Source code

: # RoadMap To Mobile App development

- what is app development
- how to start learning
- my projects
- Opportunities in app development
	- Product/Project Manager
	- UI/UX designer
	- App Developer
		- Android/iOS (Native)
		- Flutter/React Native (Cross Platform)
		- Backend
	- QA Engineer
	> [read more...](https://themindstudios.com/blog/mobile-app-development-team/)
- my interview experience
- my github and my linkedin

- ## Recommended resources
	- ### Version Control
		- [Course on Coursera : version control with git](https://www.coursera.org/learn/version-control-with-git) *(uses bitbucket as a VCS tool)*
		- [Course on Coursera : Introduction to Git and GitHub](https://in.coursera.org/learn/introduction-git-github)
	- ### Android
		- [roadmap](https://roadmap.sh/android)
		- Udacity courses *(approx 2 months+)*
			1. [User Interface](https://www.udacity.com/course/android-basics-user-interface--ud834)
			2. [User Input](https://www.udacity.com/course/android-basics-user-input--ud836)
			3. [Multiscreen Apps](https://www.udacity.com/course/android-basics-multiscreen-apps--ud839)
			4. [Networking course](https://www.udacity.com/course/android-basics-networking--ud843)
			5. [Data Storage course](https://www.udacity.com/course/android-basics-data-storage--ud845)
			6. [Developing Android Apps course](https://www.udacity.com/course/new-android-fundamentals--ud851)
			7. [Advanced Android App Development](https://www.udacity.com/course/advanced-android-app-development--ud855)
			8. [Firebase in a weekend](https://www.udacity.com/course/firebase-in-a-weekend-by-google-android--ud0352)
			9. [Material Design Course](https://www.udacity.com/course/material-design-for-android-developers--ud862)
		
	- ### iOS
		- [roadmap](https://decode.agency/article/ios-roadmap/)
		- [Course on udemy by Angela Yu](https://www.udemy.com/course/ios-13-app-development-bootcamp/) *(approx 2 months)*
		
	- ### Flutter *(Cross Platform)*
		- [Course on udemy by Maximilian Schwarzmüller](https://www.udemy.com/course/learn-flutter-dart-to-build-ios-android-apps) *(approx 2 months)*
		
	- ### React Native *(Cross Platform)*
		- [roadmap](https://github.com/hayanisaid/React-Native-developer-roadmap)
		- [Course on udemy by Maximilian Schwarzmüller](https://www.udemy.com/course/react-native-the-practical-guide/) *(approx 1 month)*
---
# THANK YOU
----------
> _Problem description_
Beginning at the line that holds "- ### React Native *(Cross Platform)*", reproduce the lines exactly up to and including the final line of the entries.

> _Exercise solution_
	- ### React Native *(Cross Platform)*
		- [roadmap](https://github.com/hayanisaid/React-Native-developer-roadmap)
		- [Course on udemy by Maximilian Schwarzmüller](https://www.udemy.com/course/react-native-the-practical-guide/) *(approx 1 month)*
---
# THANK YOU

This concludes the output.